▶ [Task instructions]
Transcribe each line below verbatim; pictures excluded.
----------------------------------------
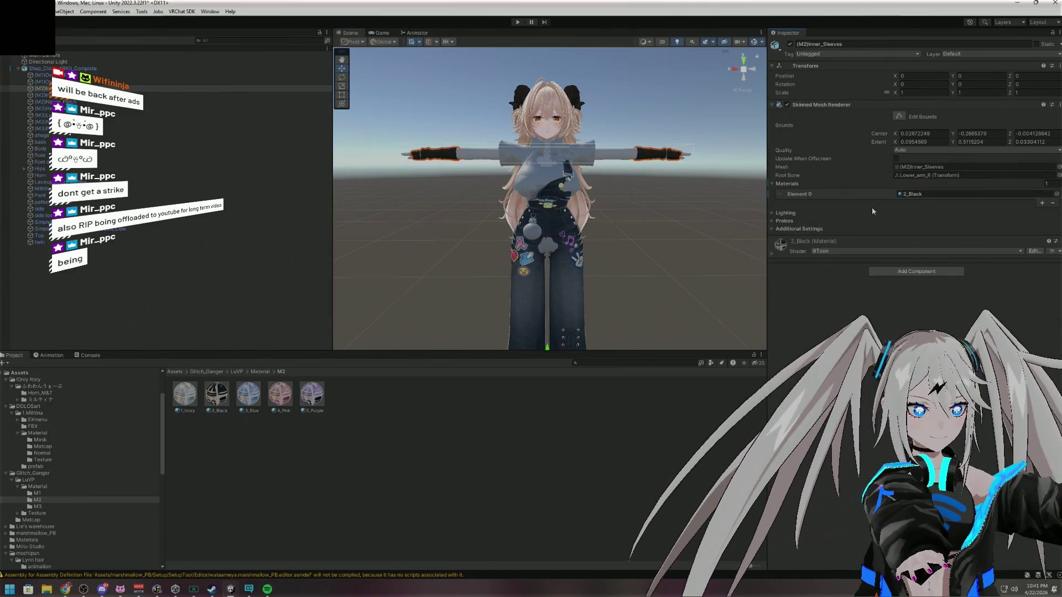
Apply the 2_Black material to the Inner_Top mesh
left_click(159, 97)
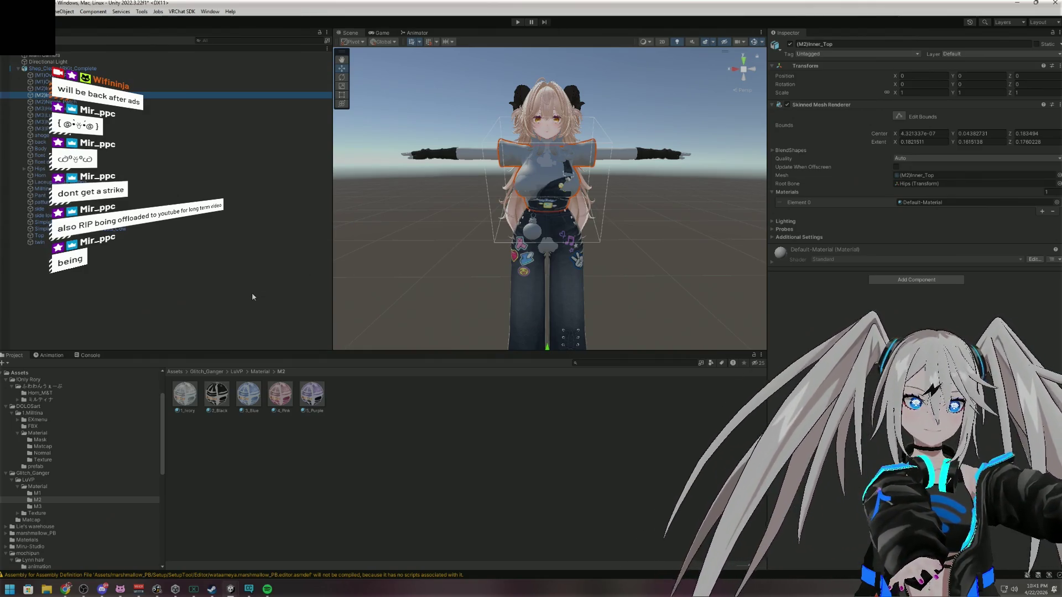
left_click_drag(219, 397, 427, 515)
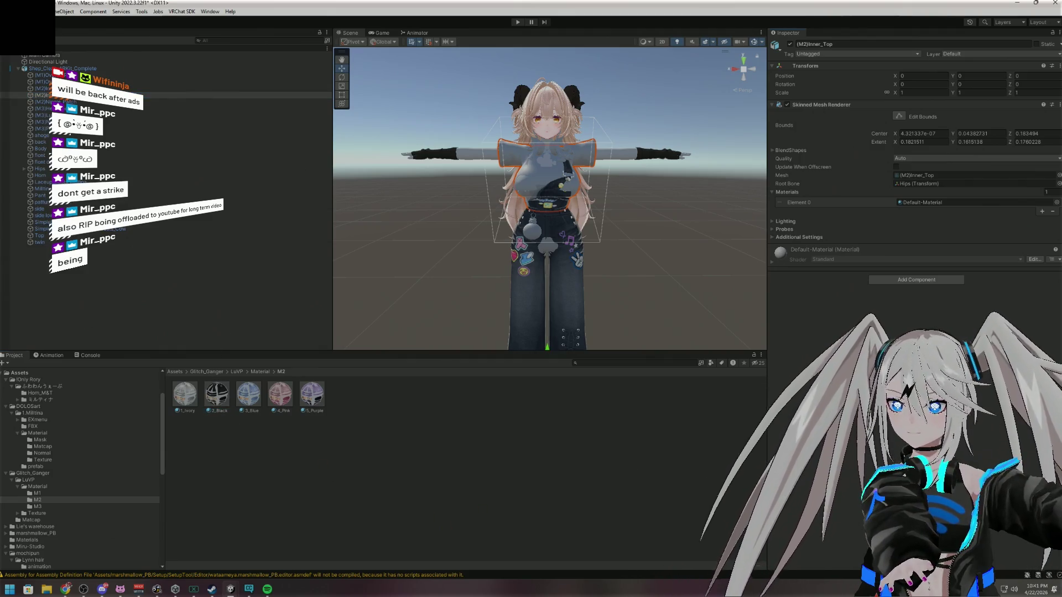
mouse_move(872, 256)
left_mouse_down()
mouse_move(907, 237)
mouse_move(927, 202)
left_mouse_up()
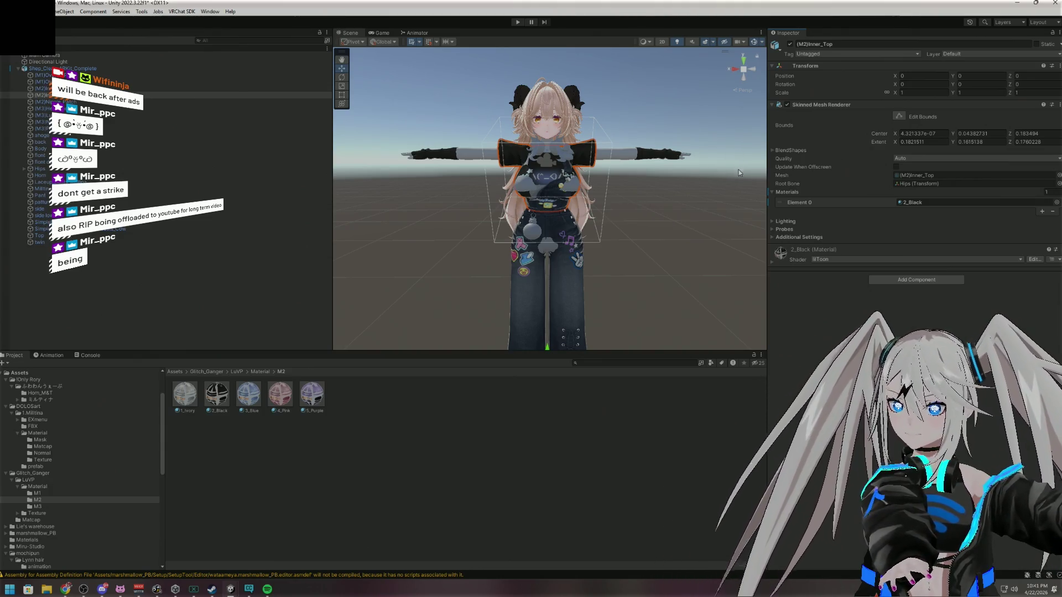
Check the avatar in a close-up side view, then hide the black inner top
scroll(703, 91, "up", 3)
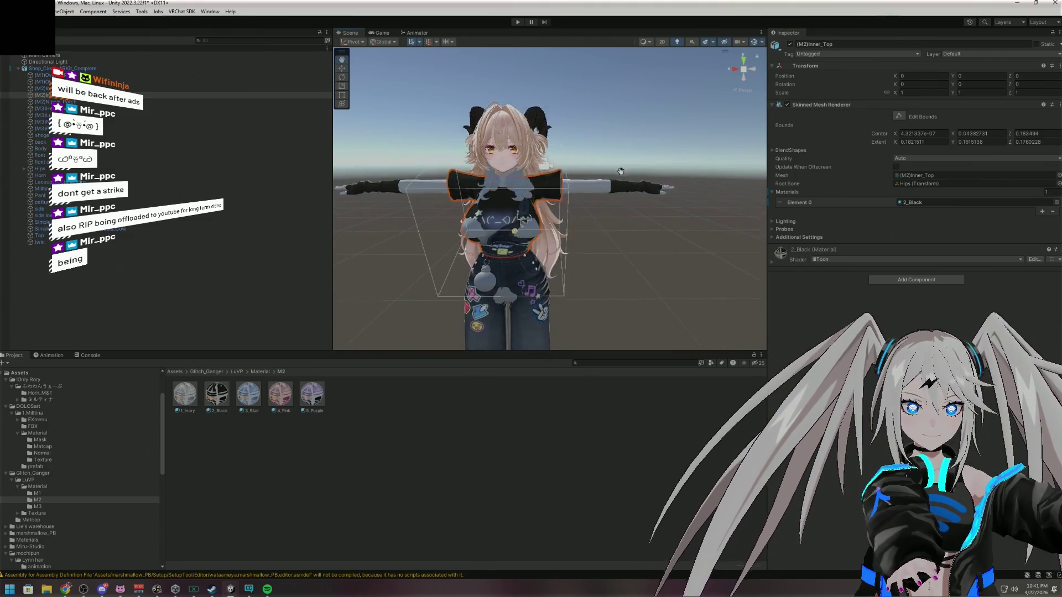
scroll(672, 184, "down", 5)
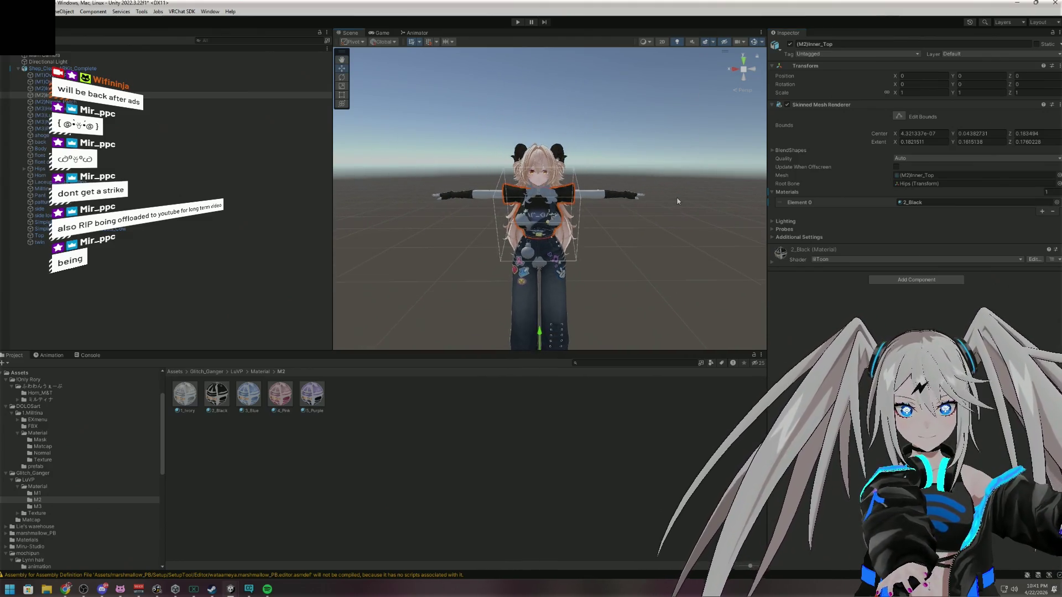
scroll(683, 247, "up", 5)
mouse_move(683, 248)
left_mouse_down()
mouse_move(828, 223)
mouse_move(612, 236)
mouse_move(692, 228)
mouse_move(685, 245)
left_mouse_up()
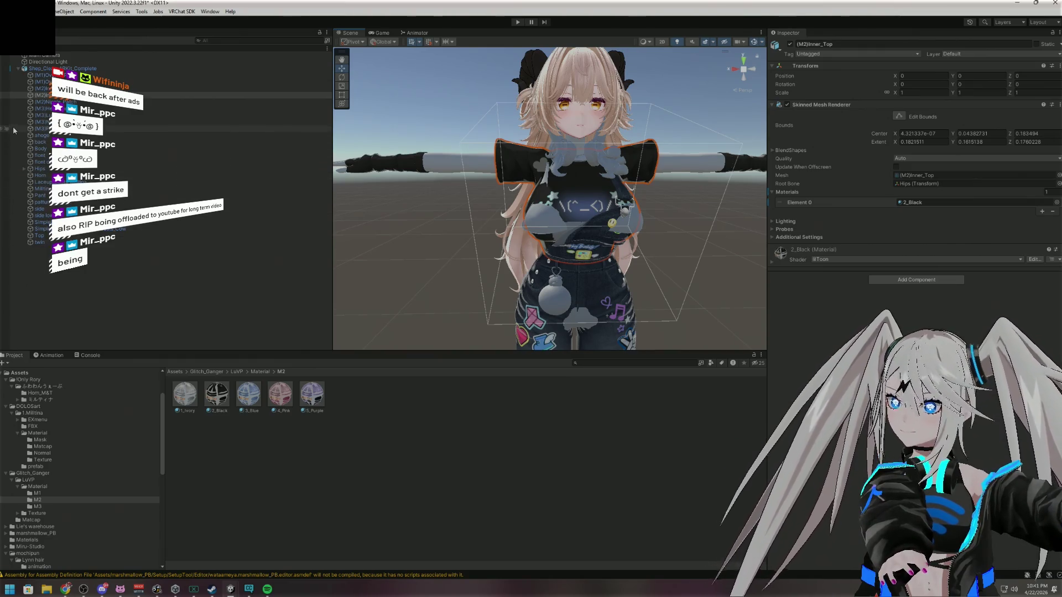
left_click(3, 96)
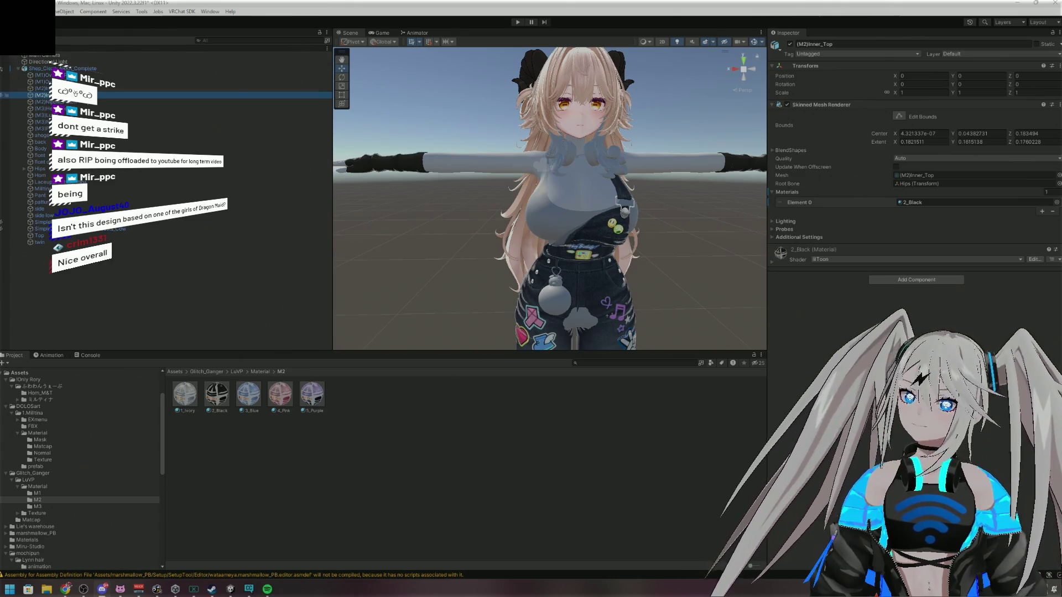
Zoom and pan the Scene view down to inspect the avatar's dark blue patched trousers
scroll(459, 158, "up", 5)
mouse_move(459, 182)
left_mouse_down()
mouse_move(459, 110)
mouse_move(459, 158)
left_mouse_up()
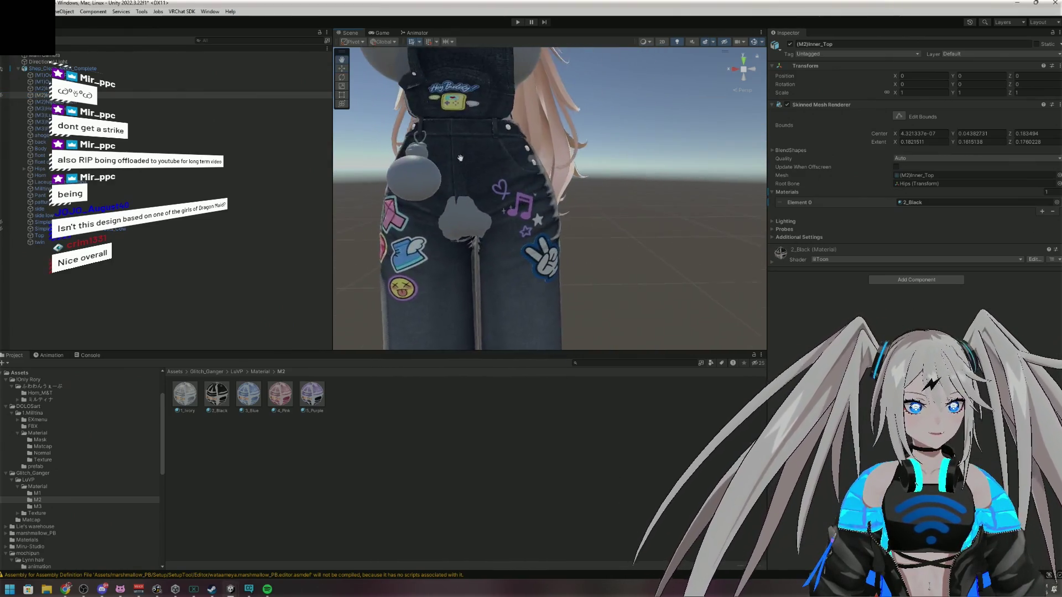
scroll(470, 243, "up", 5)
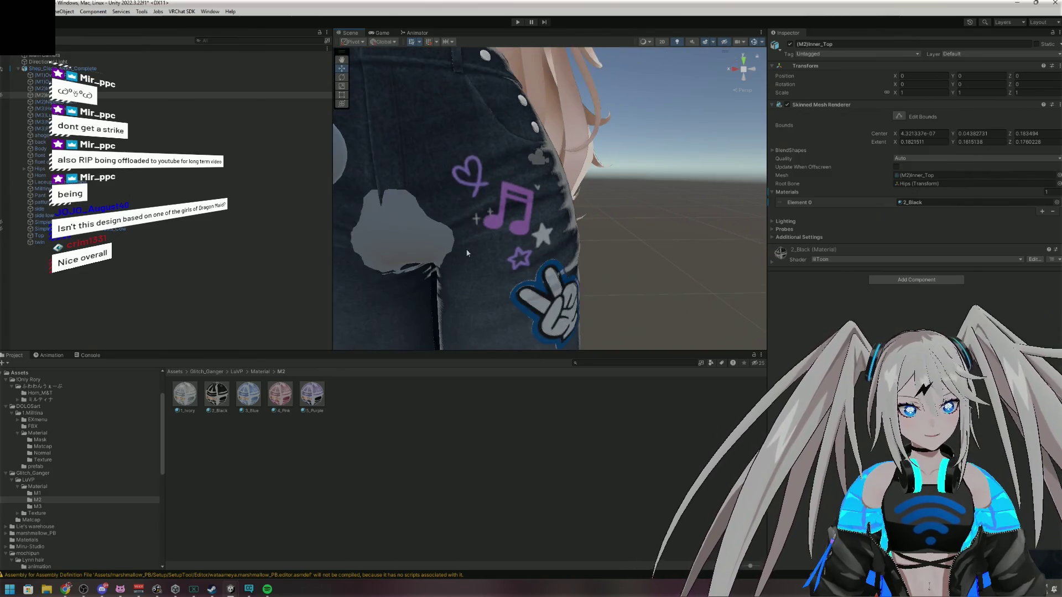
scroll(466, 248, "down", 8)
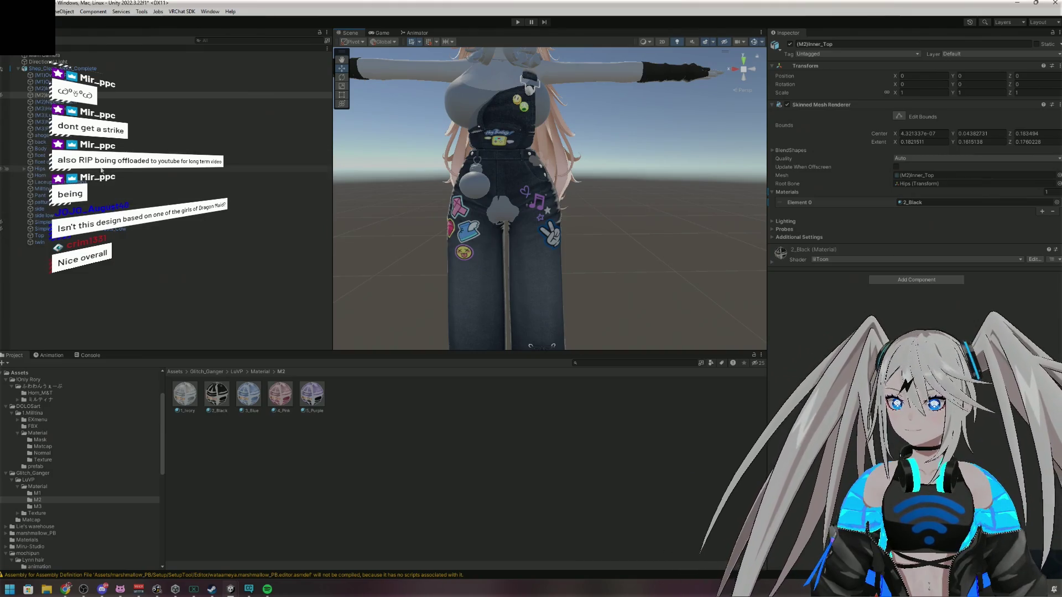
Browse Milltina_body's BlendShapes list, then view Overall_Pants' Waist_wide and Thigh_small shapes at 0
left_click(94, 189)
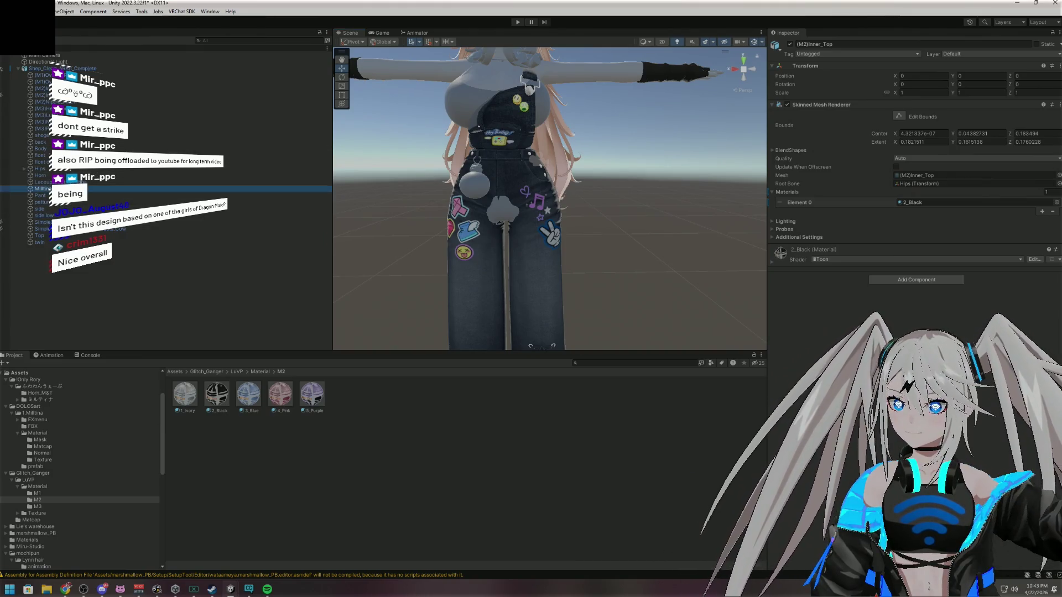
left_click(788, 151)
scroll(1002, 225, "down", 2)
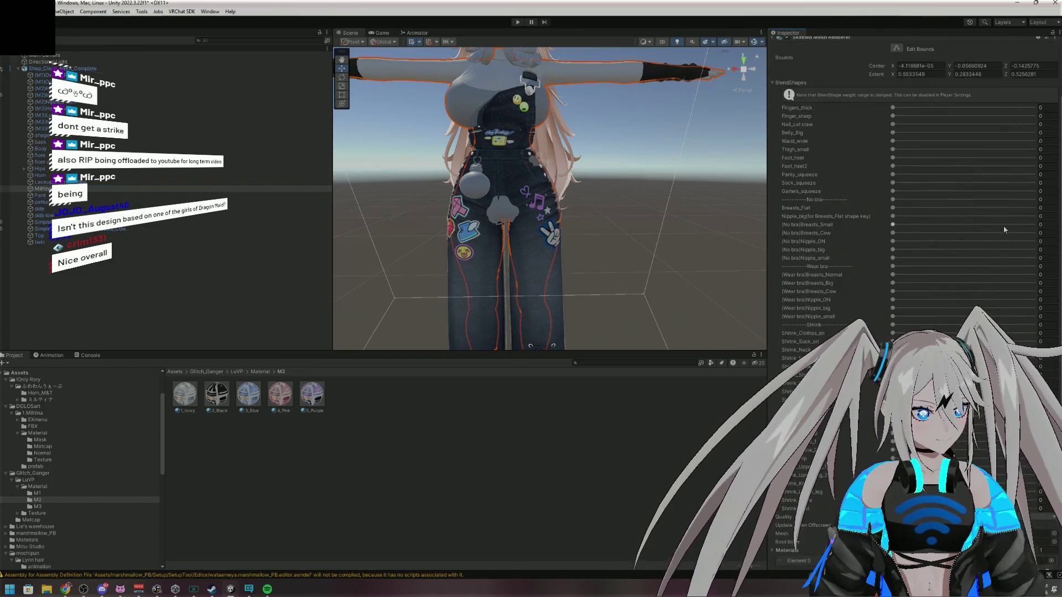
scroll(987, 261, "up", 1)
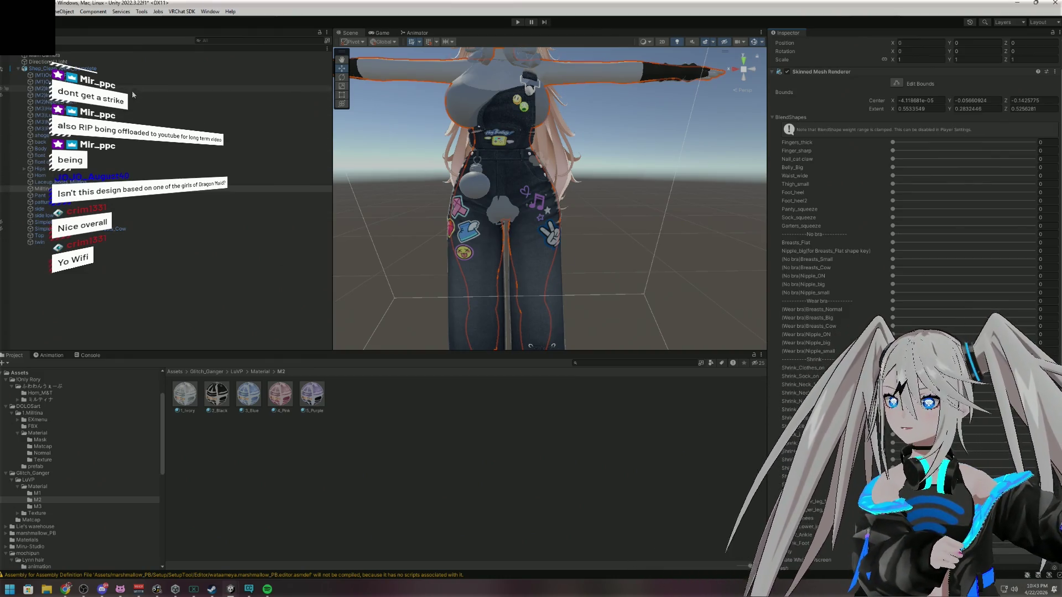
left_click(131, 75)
----------------------------------------
▶ [Answer to this exercise]
Apply the 2_Black material to the Inner_Top mesh
left_click(159, 97)
left_click_drag(219, 397, 427, 515)
mouse_move(872, 256)
left_mouse_down()
mouse_move(907, 237)
mouse_move(927, 202)
left_mouse_up()
Check the avatar in a close-up side view, then hide the black inner top
scroll(703, 91, "up", 3)
scroll(672, 184, "down", 5)
scroll(683, 247, "up", 5)
mouse_move(683, 248)
left_mouse_down()
mouse_move(828, 223)
mouse_move(612, 236)
mouse_move(692, 228)
mouse_move(685, 245)
left_mouse_up()
left_click(3, 96)
Zoom and pan the Scene view down to inspect the avatar's dark blue patched trousers
scroll(459, 158, "up", 5)
mouse_move(459, 182)
left_mouse_down()
mouse_move(459, 110)
mouse_move(459, 158)
left_mouse_up()
scroll(470, 243, "up", 5)
scroll(466, 248, "down", 8)
Browse Milltina_body's BlendShapes list, then view Overall_Pants' Waist_wide and Thigh_small shapes at 0
left_click(94, 189)
left_click(788, 151)
scroll(1002, 225, "down", 2)
scroll(987, 261, "up", 1)
left_click(131, 75)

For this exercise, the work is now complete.